To plan treatment and follow-up of patients at the Yusupov Hospital, a comprehensive diagnosis of human papillomavirus (HPV) infection is carried out using the following methods:

  • Cytological - allows you to identify specific cells that are characteristic of HPV infection;
  • Extended colposcopy after treating the vaginal mucosa with a solution of acetic acid;
  • Molecular - determination of HPV DNA in the cells and tissues of the genital organs (polymerase chain reaction).

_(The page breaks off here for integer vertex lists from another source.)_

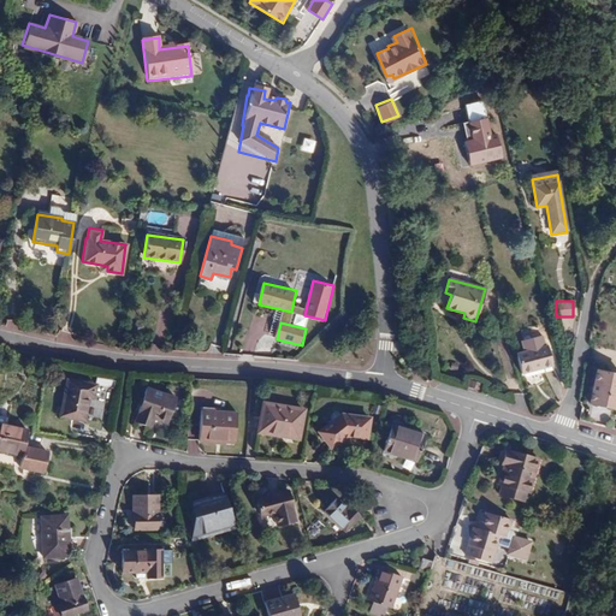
[(546,347),(516,355),(520,373),(551,366),(546,347)]
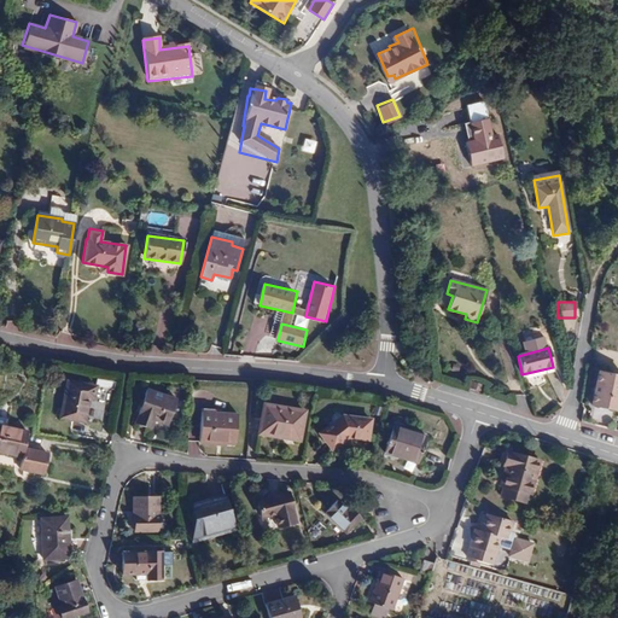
[(617,403),(617,375),(596,372),(589,404),(617,409),(617,403)]
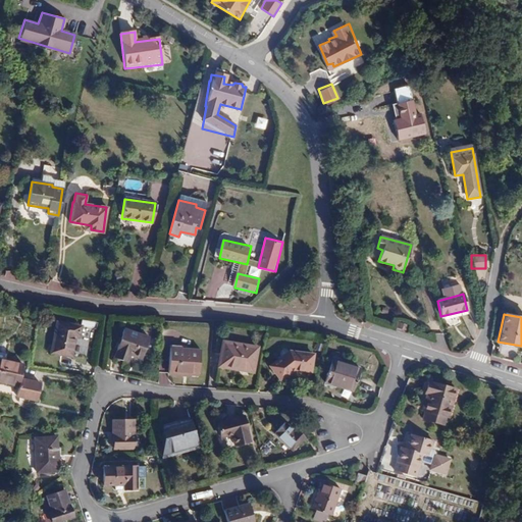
[(81,326),(56,322),(51,353),(71,356),(74,336),(79,337),(81,326)]
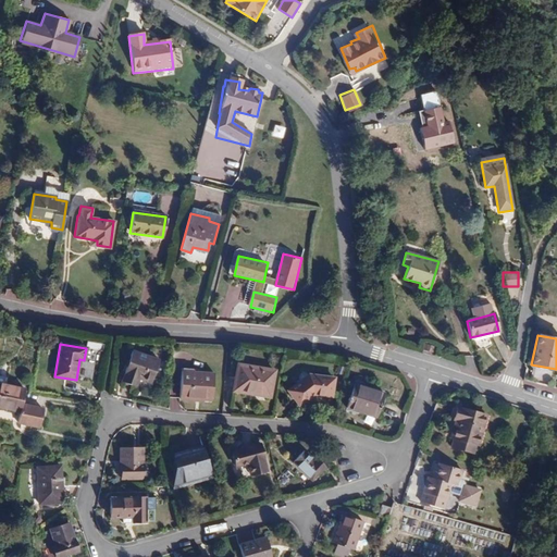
[(423,344),(421,349),(431,353),(433,347),(423,344)]
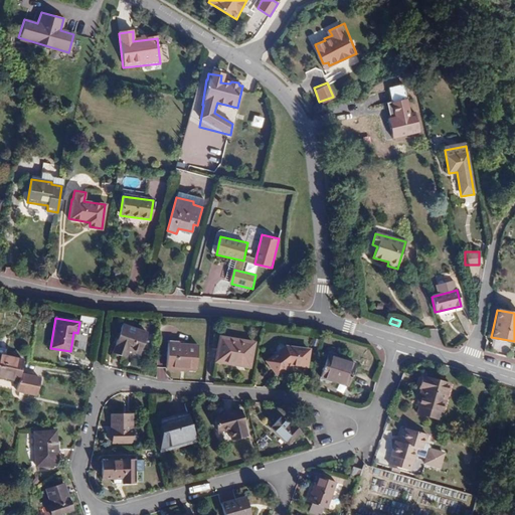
[(147,333),(122,324),(113,352),(127,356),(129,350),(139,353),(147,333)]
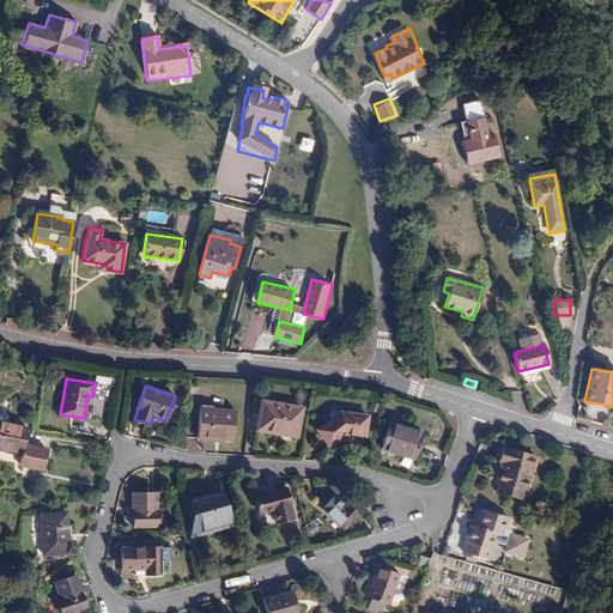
[(301,408),(261,401),(256,430),(296,437),(301,408)]
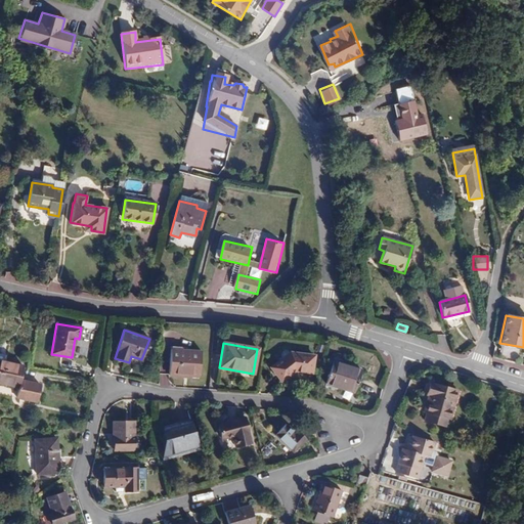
[(170,375),(199,377),(200,351),(181,349),(180,353),(171,352),(170,375)]
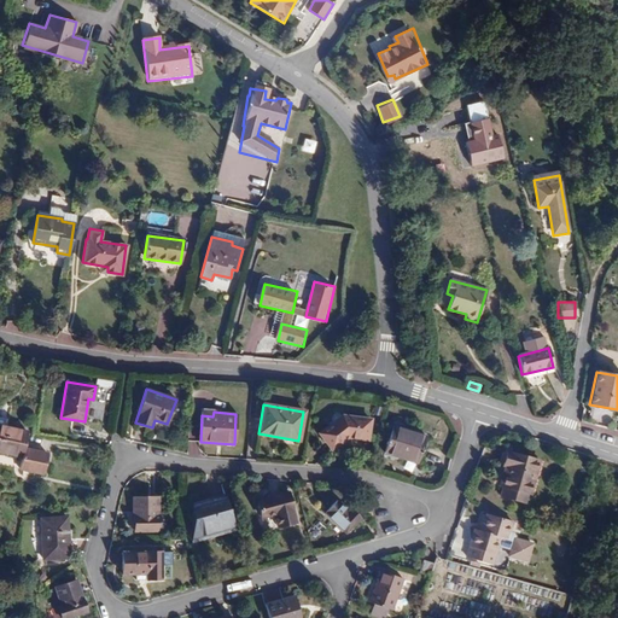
[(331,450),(347,438),(367,441),(371,420),(342,415),(318,433),(331,450)]
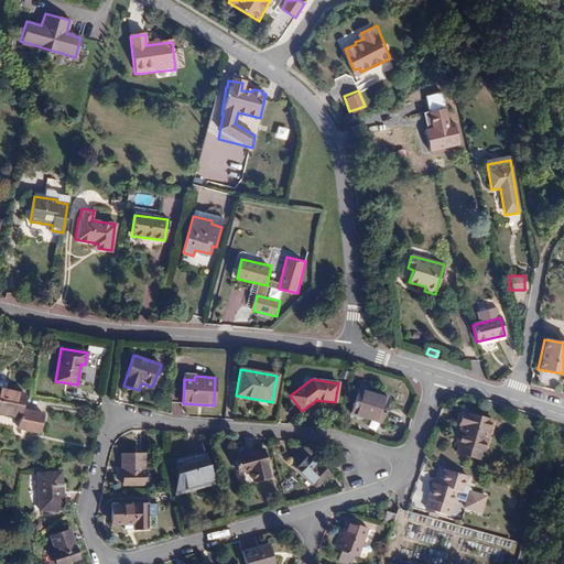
[(0,412),(17,415),(14,426),(40,432),(43,414),(21,410),(24,393),(0,389),(0,412)]
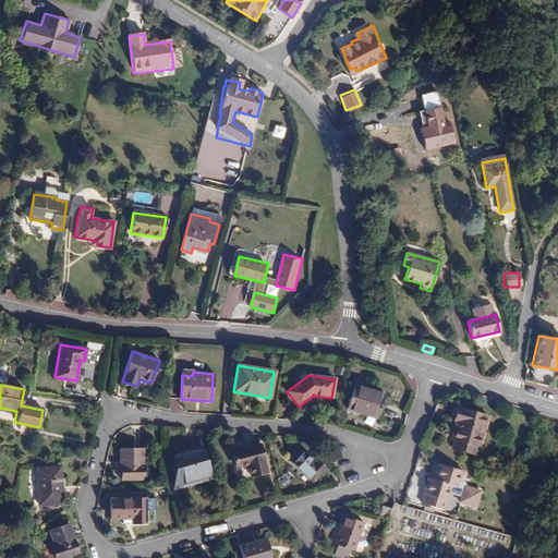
[(384,395),(353,385),(347,408),(377,417),(384,395)]
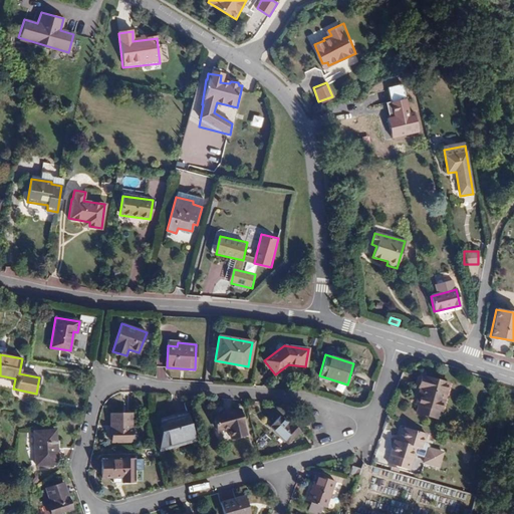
[(441,411),(448,382),(422,376),(419,388),(421,389),(417,404),(441,411)]
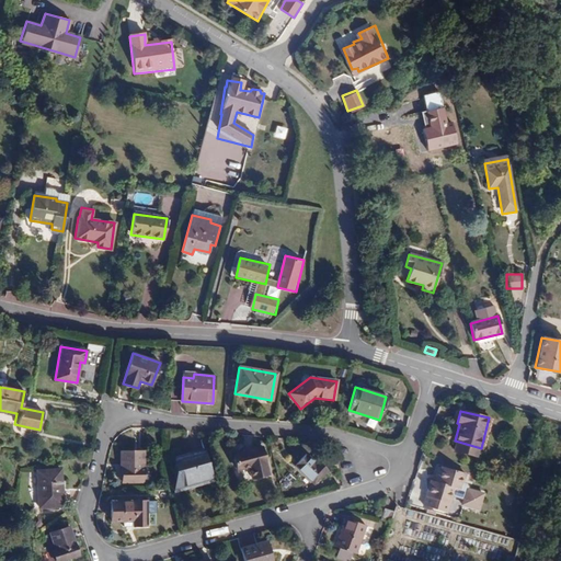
[(262,447),(233,454),(237,469),(249,467),(251,478),(270,473),(262,447)]
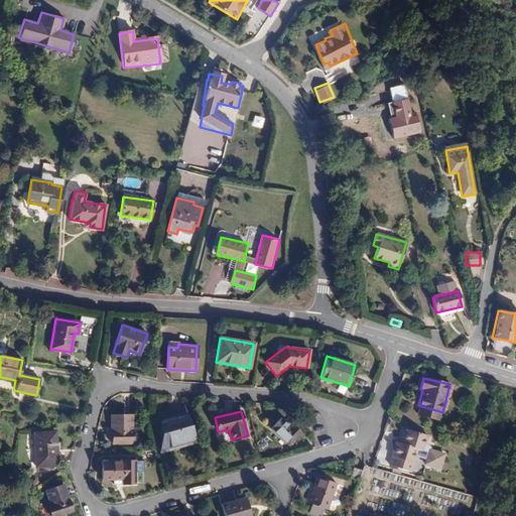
[(131,443),(131,415),(110,415),(111,427),(113,426),(113,442),(131,443)]
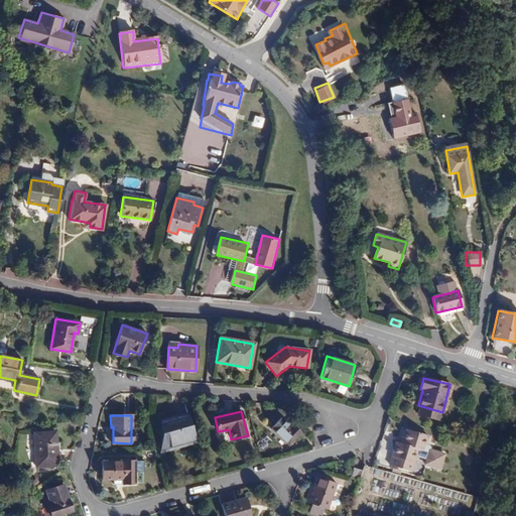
[(162,424),(161,452),(195,442),(187,417),(162,424)]
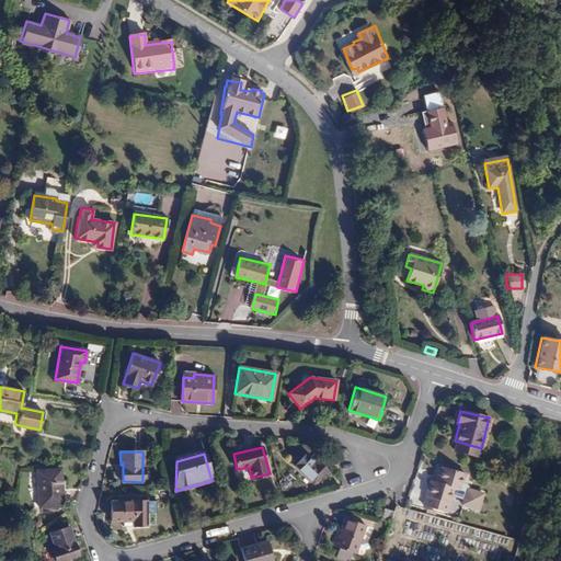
[(306,454),(295,466),(315,484),(328,469),(318,461),(316,464),(306,454)]
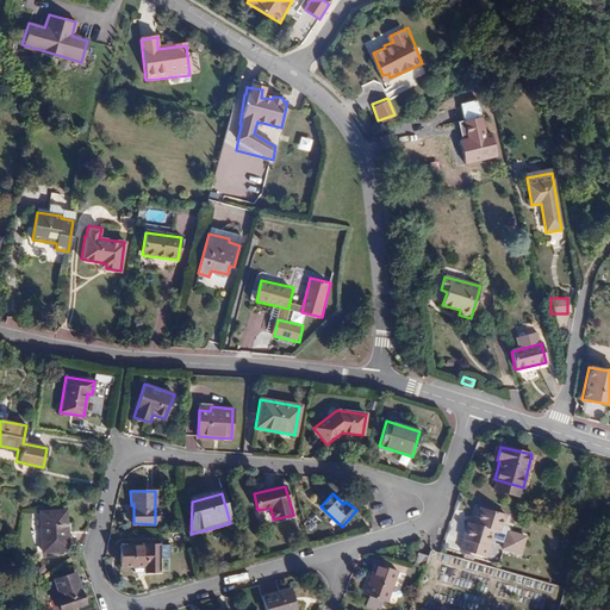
[(484,558),(492,531),(499,534),(504,516),(478,509),(473,526),(470,524),(461,551),(484,558)]
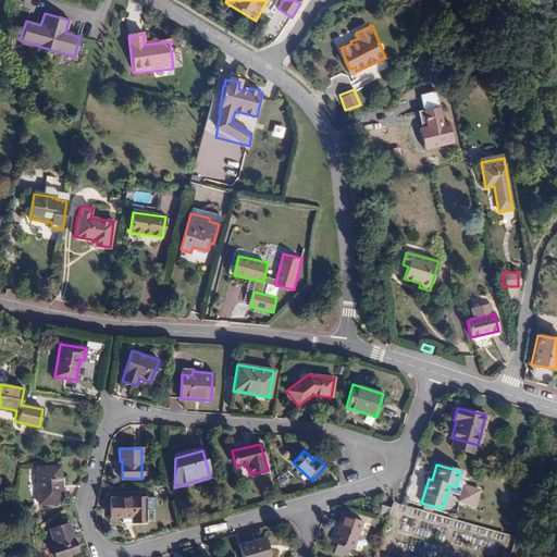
[(60,467),(37,468),(39,505),(62,503),(60,467)]
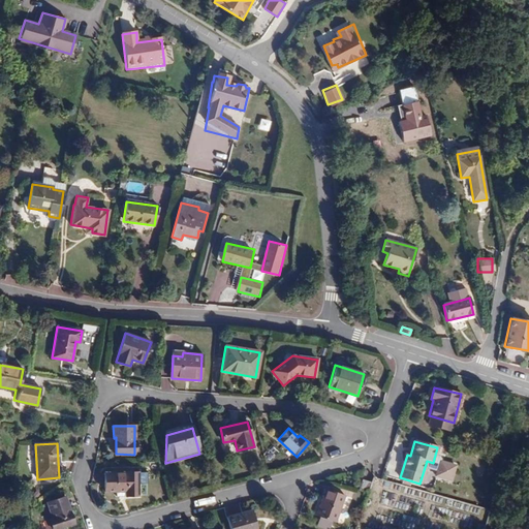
[(450,481),(456,465),(437,460),(433,476),(450,481)]
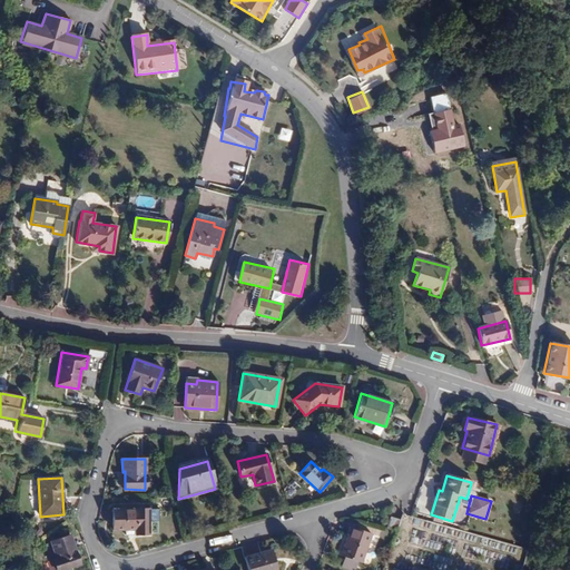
[(148,509),(112,510),(112,529),(136,530),(136,534),(149,534),(148,509)]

Using a comprehensive step-by-step approach to diagnosing vaginal cancer allows gynecologists at the Yusupov Hospital to quickly establish an accurate diagnosis and develop a treatment regimen. All cases of vaginal tumors that are difficult to diagnose and treat are discussed at a meeting of the Expert Council with the participation of professors and doctors of the highest category.

Sex life after treatment

In order for a woman to be able to have a sexual life after surgical treatment and removal of the vagina, they resort to reconstructive plastic surgery. The vagina can be reconstructed, for example, using a section of intestine.

Usually, after reconstructive surgery, orgasm becomes impossible. But, if it is possible to preserve the clitoris, the woman retains the ability to experience a clitoral orgasm.

Radiation therapy can cause the vagina to narrow, making sexual intercourse painful. Moisturizing creams with hormones and special dilators help cope with this symptom.